Published in final edited form as: Sci Transl Med. 2021 Jan 13;13(576):eabc0227. doi: 10.1126/scitranslmed.abc0227

Figure 3. Migration of donor CD8+ T cells to the large and small intestine correlates with the severity of tissue pathology during aGVHD in NHP.

Figure 3.

(A) Correlations between the migration of CD8+ T cells and GVHD histopathology scores in the small intestine (jejunum; left panel) and large intestine (colon; right panel) are shown. Lines with tinted areas indicate the 95% CI using linear regression. (B) Percentage of donor or host CD69+CD103+ CD8+ T cells were measured within the recent infiltrating compartment (Compartment-2) and the tissue-localized compartment (Comparment-3). Lines connect corresponding values that were obtained from the same animal. *p<0.05, **p<0.01 using paired t-test. Comp-2 = Compartment-2; Comp-3= Compartment-3. (C) Recent infiltrating (Compartment-2) CD8+ T cells in the small and large intestines from healthy control (HC) animals (n=4 for small intestine and n=3 for large intestine), auto-HCT cohort on day +8 (Auto, n=4 animals) and host (GVHD Host) and donor (GVHD Donor) cells following MAMU-A001-mismatched allo-HCT on day +8 (n=3 animals) were stained for CCR7, CD45RA and CD95 expression and the distributions between memory subsets are shown. ND – no data. (D-E) Representative flow cytometry plots (D) and summary data (E) depict Ki67 expression in recent infiltrating (Compartment-2) CD8+ T cells in the small and large intestine in different experimental cohorts. (F-G) Representative flow cytometry plots (F) and the summary data (G) depict Granzyme B (GzmB) expression in recent infiltrating (Compartment-2) CD8+ T cells in the small and large intestine in different experimental cohorts.
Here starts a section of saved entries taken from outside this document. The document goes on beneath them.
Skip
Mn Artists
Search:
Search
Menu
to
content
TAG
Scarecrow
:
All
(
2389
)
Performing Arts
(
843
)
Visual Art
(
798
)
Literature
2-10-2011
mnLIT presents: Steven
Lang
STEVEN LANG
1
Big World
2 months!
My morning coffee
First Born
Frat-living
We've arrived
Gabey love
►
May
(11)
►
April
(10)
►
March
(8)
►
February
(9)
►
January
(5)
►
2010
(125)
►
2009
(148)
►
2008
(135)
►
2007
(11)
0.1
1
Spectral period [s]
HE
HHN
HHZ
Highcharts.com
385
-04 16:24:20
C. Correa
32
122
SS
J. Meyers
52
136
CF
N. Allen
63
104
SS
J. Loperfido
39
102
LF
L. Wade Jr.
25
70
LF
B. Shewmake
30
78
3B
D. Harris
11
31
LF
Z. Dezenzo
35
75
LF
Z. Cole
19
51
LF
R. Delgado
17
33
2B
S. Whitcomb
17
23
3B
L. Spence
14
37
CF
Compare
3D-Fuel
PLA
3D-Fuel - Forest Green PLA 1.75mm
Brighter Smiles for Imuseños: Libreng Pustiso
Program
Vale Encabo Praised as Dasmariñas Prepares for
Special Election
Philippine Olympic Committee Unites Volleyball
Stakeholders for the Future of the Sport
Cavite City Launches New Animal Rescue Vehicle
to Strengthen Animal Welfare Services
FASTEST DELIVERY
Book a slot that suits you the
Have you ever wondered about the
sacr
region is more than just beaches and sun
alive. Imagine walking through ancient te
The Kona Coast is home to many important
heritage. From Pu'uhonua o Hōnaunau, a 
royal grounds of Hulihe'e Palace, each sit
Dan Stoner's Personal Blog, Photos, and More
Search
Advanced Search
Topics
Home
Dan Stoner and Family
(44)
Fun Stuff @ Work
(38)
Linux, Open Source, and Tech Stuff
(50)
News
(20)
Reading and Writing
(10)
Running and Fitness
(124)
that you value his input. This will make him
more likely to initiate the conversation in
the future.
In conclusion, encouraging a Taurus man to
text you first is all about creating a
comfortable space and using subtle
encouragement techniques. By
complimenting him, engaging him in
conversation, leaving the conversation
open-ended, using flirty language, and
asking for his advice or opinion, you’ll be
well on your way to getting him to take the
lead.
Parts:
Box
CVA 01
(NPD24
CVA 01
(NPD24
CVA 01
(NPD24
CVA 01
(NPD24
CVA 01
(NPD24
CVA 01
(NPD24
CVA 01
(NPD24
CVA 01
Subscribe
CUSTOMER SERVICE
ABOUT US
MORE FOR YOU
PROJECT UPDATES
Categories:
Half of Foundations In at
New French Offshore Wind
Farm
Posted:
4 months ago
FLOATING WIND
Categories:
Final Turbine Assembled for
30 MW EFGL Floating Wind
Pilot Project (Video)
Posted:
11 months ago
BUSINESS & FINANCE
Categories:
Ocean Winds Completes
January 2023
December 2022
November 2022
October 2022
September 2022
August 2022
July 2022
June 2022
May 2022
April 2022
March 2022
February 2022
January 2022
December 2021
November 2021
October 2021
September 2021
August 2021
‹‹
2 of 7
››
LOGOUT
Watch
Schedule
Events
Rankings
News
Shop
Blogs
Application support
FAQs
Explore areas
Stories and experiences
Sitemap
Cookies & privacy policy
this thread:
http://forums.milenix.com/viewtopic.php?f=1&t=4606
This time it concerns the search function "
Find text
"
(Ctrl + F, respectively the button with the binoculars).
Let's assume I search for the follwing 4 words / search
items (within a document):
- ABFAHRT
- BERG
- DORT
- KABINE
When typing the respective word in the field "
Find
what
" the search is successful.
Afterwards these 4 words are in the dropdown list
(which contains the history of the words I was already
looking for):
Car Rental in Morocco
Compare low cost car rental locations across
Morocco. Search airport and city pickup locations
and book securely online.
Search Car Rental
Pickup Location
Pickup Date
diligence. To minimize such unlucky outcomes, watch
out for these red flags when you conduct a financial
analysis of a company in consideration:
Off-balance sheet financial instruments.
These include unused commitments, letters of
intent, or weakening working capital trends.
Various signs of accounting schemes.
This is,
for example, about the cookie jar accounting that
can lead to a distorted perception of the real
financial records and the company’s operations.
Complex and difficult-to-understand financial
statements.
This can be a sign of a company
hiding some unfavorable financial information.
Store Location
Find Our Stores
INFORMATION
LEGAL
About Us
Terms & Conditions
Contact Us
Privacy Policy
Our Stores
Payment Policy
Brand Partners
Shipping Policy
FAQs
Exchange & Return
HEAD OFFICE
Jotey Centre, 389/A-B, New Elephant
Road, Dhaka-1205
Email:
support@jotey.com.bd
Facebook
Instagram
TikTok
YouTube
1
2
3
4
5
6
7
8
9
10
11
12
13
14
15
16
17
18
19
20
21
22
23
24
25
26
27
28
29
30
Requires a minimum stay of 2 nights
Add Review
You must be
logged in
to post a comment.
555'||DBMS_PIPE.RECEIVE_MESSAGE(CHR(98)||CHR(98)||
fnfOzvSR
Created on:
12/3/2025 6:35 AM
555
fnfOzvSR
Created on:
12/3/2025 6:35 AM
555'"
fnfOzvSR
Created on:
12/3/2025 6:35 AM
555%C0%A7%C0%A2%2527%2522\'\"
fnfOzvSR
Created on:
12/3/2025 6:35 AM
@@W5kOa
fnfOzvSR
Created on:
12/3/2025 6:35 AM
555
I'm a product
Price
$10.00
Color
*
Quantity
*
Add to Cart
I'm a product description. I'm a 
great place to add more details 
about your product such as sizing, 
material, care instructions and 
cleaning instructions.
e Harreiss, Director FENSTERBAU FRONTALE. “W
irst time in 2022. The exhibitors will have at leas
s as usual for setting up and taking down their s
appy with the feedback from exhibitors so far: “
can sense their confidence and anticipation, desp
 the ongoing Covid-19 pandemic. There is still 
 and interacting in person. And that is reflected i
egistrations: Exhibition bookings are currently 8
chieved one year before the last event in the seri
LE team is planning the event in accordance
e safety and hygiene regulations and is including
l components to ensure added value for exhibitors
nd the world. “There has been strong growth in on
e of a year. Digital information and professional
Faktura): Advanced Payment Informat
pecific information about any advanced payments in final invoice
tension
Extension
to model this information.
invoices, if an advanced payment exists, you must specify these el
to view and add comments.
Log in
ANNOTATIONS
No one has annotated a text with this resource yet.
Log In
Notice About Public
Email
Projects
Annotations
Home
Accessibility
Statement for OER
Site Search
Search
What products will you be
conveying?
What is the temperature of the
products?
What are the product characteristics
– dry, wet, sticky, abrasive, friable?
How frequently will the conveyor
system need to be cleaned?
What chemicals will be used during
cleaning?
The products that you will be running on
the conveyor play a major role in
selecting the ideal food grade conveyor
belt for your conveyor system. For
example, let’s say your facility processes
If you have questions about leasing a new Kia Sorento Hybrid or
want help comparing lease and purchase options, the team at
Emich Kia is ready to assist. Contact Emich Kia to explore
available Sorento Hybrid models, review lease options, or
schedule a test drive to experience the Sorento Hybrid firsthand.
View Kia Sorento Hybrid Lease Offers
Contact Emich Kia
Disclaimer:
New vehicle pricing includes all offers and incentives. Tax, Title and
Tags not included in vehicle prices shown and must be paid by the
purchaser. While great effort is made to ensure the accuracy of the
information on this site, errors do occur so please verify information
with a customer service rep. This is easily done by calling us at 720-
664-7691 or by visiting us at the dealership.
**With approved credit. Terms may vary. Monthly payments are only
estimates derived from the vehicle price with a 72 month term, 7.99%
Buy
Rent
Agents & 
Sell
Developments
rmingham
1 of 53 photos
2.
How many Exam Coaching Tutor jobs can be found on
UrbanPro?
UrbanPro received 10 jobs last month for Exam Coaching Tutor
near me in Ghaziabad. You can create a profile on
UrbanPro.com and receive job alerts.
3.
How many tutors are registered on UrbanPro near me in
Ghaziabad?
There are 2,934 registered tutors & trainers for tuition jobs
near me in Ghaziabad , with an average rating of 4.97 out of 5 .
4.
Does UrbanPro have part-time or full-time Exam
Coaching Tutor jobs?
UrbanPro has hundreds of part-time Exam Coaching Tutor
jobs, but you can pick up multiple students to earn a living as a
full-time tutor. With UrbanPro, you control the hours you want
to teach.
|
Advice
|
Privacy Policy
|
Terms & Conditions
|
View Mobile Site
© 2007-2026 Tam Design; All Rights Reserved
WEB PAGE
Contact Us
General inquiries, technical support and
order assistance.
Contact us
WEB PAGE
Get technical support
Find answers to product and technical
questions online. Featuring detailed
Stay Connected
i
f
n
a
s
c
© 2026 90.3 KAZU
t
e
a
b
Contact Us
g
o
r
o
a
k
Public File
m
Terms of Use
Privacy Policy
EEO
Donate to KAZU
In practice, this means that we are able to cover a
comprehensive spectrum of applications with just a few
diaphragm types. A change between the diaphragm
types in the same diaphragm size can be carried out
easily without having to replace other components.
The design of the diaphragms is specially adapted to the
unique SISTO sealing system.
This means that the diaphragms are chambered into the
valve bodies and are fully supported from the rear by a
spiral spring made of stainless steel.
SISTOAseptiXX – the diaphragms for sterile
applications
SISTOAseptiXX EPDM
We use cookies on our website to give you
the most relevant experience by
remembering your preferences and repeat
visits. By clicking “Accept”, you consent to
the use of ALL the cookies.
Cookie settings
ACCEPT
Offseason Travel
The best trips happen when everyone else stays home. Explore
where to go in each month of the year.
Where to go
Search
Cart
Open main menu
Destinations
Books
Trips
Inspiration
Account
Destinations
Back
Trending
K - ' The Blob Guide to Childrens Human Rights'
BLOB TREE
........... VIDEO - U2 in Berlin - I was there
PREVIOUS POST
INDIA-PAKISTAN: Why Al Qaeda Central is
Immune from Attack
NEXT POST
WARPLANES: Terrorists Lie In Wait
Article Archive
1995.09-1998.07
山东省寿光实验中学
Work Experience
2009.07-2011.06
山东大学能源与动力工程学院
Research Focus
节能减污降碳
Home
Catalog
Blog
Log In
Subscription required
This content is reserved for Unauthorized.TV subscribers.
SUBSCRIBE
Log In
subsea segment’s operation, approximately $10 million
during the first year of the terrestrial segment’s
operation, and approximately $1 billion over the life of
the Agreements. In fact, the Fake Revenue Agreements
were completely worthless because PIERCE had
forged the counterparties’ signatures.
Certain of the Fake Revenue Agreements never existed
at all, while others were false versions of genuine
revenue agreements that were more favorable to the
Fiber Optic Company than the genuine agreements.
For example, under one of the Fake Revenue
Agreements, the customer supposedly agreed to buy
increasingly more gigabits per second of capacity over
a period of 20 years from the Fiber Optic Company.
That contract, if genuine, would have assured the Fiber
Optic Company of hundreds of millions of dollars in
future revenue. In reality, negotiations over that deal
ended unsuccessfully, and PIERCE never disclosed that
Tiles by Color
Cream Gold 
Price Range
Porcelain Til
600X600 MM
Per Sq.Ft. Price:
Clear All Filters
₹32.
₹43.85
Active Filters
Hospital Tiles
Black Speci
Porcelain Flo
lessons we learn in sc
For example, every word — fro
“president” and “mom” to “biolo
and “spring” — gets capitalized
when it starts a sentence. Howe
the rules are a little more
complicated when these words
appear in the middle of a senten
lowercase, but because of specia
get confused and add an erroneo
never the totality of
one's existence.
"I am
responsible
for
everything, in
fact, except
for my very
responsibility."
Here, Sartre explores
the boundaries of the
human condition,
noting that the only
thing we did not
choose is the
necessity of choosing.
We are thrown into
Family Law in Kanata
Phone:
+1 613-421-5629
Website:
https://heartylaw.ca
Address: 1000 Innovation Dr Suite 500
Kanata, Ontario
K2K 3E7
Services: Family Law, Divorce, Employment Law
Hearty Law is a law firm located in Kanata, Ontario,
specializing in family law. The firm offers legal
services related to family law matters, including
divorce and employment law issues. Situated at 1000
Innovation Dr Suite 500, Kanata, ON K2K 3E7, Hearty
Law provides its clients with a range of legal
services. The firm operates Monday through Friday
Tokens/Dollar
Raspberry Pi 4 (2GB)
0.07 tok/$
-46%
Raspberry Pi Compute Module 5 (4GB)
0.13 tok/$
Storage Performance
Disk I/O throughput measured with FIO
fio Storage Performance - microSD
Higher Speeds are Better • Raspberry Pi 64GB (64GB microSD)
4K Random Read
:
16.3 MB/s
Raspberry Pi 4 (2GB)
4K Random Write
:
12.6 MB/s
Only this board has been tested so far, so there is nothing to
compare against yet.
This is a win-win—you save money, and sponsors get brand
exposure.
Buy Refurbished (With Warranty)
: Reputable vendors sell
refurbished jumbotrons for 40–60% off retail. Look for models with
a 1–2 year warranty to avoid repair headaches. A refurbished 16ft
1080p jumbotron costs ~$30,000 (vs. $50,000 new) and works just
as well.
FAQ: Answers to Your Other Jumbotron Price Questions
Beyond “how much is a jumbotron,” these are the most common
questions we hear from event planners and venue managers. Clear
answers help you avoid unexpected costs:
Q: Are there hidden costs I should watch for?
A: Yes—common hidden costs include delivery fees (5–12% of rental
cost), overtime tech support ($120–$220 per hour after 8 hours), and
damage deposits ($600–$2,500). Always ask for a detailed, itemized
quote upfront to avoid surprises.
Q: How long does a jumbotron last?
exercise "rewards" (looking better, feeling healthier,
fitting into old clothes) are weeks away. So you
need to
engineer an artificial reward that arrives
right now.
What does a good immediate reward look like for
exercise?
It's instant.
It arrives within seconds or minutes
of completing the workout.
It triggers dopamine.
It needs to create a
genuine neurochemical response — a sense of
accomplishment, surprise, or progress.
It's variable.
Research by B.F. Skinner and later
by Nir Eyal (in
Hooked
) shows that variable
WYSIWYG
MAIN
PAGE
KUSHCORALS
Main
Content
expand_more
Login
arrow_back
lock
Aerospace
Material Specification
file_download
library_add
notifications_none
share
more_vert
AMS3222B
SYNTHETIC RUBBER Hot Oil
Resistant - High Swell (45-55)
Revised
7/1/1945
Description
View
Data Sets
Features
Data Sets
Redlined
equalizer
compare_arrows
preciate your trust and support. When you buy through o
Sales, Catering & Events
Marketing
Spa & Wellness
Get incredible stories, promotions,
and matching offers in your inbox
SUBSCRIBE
For E and G: *p <0.05, **p<0.01, ***p<0.001 using one-way ANOVA with Holm-Sidak multiple comparison post-test. (H) Schematic representation of donor T cell immigration into GVHD-target non-lymphoid tissues and gradual acquisition of the CD69+CD103+ TRM phenotype. (I) Correlations between donor chimerism in tissue-localized CD8+ T cells (Compartment-3) and the difference between the extent of donor and host CD8+ T cell migration (ΔMigration, left panel), extent of acquisition of the CD69+CD103+ TRM phenotype in the immigrated donor CD8+ T cells (Retention, middle panel) and the difference between the extent of donor and host CD8+ T cell migration, adjusted to the extent of acquisition of the CD69+CD103+ TRM phenotype (Migration X Retention), across different non-lymphoid organs and tissues are shown. The lines with the tinted areas indicate the 95% CI using linear regression.